Task details. A word-for-word repeat of all the data is the goal.

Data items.
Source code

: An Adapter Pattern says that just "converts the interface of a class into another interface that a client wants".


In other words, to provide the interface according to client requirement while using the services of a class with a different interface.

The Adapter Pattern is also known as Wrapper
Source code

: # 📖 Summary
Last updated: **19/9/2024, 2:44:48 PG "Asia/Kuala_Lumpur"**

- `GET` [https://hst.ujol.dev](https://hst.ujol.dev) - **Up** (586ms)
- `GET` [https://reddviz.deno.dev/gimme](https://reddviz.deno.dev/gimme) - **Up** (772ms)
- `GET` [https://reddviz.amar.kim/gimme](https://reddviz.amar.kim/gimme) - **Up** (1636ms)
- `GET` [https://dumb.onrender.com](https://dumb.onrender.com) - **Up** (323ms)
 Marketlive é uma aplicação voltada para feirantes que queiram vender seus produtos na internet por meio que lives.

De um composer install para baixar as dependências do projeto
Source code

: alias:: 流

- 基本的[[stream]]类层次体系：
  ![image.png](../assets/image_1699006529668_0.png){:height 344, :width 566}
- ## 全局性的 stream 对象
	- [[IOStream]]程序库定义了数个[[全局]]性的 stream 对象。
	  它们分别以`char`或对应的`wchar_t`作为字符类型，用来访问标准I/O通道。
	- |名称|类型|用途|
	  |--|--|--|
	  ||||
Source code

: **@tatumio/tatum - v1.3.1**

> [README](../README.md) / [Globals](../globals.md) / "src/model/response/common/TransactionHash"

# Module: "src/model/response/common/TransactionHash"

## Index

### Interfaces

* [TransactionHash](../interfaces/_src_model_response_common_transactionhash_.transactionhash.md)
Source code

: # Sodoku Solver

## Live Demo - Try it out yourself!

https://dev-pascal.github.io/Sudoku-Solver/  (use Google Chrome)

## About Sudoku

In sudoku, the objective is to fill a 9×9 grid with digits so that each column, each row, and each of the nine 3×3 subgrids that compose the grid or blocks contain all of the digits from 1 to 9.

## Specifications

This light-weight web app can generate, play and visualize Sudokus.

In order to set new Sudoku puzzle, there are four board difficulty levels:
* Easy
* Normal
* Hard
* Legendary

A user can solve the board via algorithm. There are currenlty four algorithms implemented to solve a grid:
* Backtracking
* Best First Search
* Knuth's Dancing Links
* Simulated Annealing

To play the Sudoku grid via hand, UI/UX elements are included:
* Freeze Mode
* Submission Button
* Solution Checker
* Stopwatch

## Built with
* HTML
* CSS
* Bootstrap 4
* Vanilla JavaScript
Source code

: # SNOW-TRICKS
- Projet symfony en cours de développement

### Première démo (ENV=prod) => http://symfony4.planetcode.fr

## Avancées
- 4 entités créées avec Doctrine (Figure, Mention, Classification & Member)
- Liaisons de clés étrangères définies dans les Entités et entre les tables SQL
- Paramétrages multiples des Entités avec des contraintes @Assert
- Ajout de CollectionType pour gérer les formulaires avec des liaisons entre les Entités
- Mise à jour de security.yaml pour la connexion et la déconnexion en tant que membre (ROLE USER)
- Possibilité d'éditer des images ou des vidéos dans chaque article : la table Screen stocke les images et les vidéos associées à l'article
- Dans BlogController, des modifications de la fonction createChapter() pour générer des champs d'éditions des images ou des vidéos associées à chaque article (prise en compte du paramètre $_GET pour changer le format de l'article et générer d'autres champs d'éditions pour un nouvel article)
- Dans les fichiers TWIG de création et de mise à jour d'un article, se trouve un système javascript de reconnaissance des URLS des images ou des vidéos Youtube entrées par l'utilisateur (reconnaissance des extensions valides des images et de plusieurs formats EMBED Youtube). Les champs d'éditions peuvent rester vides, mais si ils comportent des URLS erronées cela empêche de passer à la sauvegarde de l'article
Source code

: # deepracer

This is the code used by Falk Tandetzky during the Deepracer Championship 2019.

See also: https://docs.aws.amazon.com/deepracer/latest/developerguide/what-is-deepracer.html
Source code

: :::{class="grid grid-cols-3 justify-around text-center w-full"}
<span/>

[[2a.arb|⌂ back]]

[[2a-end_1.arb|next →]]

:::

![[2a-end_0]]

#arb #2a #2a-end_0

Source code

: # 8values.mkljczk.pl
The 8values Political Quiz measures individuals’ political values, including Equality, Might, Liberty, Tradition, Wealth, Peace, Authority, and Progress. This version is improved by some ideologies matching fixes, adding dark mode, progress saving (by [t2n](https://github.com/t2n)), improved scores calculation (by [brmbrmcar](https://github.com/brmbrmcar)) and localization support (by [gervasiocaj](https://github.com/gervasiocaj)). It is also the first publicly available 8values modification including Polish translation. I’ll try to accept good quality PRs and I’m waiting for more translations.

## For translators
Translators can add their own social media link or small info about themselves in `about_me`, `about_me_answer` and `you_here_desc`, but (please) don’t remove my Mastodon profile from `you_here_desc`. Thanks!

Answer space.
Source code

: An Adapter Pattern says that just "converts the interface of a class into another interface that a client wants".


In other words, to provide the interface according to client requirement while using the services of a class with a different interface.

The Adapter Pattern is also known as Wrapper
Source code

: # 📖 Summary
Last updated: **19/9/2024, 2:44:48 PG "Asia/Kuala_Lumpur"**

- `GET` [https://hst.ujol.dev](https://hst.ujol.dev) - **Up** (586ms)
- `GET` [https://reddviz.deno.dev/gimme](https://reddviz.deno.dev/gimme) - **Up** (772ms)
- `GET` [https://reddviz.amar.kim/gimme](https://reddviz.amar.kim/gimme) - **Up** (1636ms)
- `GET` [https://dumb.onrender.com](https://dumb.onrender.com) - **Up** (323ms)
 Marketlive é uma aplicação voltada para feirantes que queiram vender seus produtos na internet por meio que lives.

De um composer install para baixar as dependências do projeto
Source code

: alias:: 流

- 基本的[[stream]]类层次体系：
  ![image.png](../assets/image_1699006529668_0.png){:height 344, :width 566}
- ## 全局性的 stream 对象
	- [[IOStream]]程序库定义了数个[[全局]]性的 stream 对象。
	  它们分别以`char`或对应的`wchar_t`作为字符类型，用来访问标准I/O通道。
	- |名称|类型|用途|
	  |--|--|--|
	  ||||
Source code

: **@tatumio/tatum - v1.3.1**

> [README](../README.md) / [Globals](../globals.md) / "src/model/response/common/TransactionHash"

# Module: "src/model/response/common/TransactionHash"

## Index

### Interfaces

* [TransactionHash](../interfaces/_src_model_response_common_transactionhash_.transactionhash.md)
Source code

: # Sodoku Solver

## Live Demo - Try it out yourself!

https://dev-pascal.github.io/Sudoku-Solver/  (use Google Chrome)

## About Sudoku

In sudoku, the objective is to fill a 9×9 grid with digits so that each column, each row, and each of the nine 3×3 subgrids that compose the grid or blocks contain all of the digits from 1 to 9.

## Specifications

This light-weight web app can generate, play and visualize Sudokus.

In order to set new Sudoku puzzle, there are four board difficulty levels:
* Easy
* Normal
* Hard
* Legendary

A user can solve the board via algorithm. There are currenlty four algorithms implemented to solve a grid:
* Backtracking
* Best First Search
* Knuth's Dancing Links
* Simulated Annealing

To play the Sudoku grid via hand, UI/UX elements are included:
* Freeze Mode
* Submission Button
* Solution Checker
* Stopwatch

## Built with
* HTML
* CSS
* Bootstrap 4
* Vanilla JavaScript
Source code

: # SNOW-TRICKS
- Projet symfony en cours de développement

### Première démo (ENV=prod) => http://symfony4.planetcode.fr

## Avancées
- 4 entités créées avec Doctrine (Figure, Mention, Classification & Member)
- Liaisons de clés étrangères définies dans les Entités et entre les tables SQL
- Paramétrages multiples des Entités avec des contraintes @Assert
- Ajout de CollectionType pour gérer les formulaires avec des liaisons entre les Entités
- Mise à jour de security.yaml pour la connexion et la déconnexion en tant que membre (ROLE USER)
- Possibilité d'éditer des images ou des vidéos dans chaque article : la table Screen stocke les images et les vidéos associées à l'article
- Dans BlogController, des modifications de la fonction createChapter() pour générer des champs d'éditions des images ou des vidéos associées à chaque article (prise en compte du paramètre $_GET pour changer le format de l'article et générer d'autres champs d'éditions pour un nouvel article)
- Dans les fichiers TWIG de création et de mise à jour d'un article, se trouve un système javascript de reconnaissance des URLS des images ou des vidéos Youtube entrées par l'utilisateur (reconnaissance des extensions valides des images et de plusieurs formats EMBED Youtube). Les champs d'éditions peuvent rester vides, mais si ils comportent des URLS erronées cela empêche de passer à la sauvegarde de l'article
Source code

: # deepracer

This is the code used by Falk Tandetzky during the Deepracer Championship 2019.

See also: https://docs.aws.amazon.com/deepracer/latest/developerguide/what-is-deepracer.html
Source code

: :::{class="grid grid-cols-3 justify-around text-center w-full"}
<span/>

[[2a.arb|⌂ back]]

[[2a-end_1.arb|next →]]

:::

![[2a-end_0]]

#arb #2a #2a-end_0

Source code

: # 8values.mkljczk.pl
The 8values Political Quiz measures individuals’ political values, including Equality, Might, Liberty, Tradition, Wealth, Peace, Authority, and Progress. This version is improved by some ideologies matching fixes, adding dark mode, progress saving (by [t2n](https://github.com/t2n)), improved scores calculation (by [brmbrmcar](https://github.com/brmbrmcar)) and localization support (by [gervasiocaj](https://github.com/gervasiocaj)). It is also the first publicly available 8values modification including Polish translation. I’ll try to accept good quality PRs and I’m waiting for more translations.

## For translators
Translators can add their own social media link or small info about themselves in `about_me`, `about_me_answer` and `you_here_desc`, but (please) don’t remove my Mastodon profile from `you_here_desc`. Thanks!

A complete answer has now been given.